**YOUR TASK**
Using the data below, show every line where the word "průmysl" occurs.

Stored data entries:

*** Begin section ***

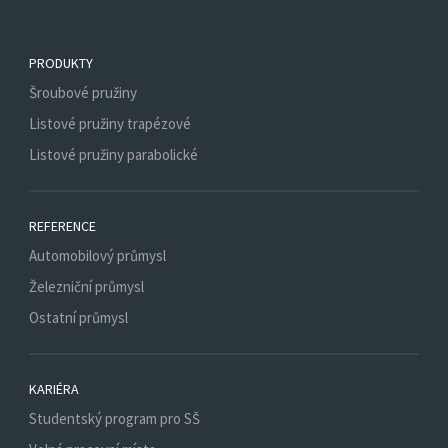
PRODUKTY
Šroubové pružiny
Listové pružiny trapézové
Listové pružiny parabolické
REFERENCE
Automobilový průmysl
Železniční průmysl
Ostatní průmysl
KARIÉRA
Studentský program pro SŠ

*** End section ***

**RESPONSE TO THE TASK**
Automobilový průmysl
Železniční průmysl
Ostatní průmysl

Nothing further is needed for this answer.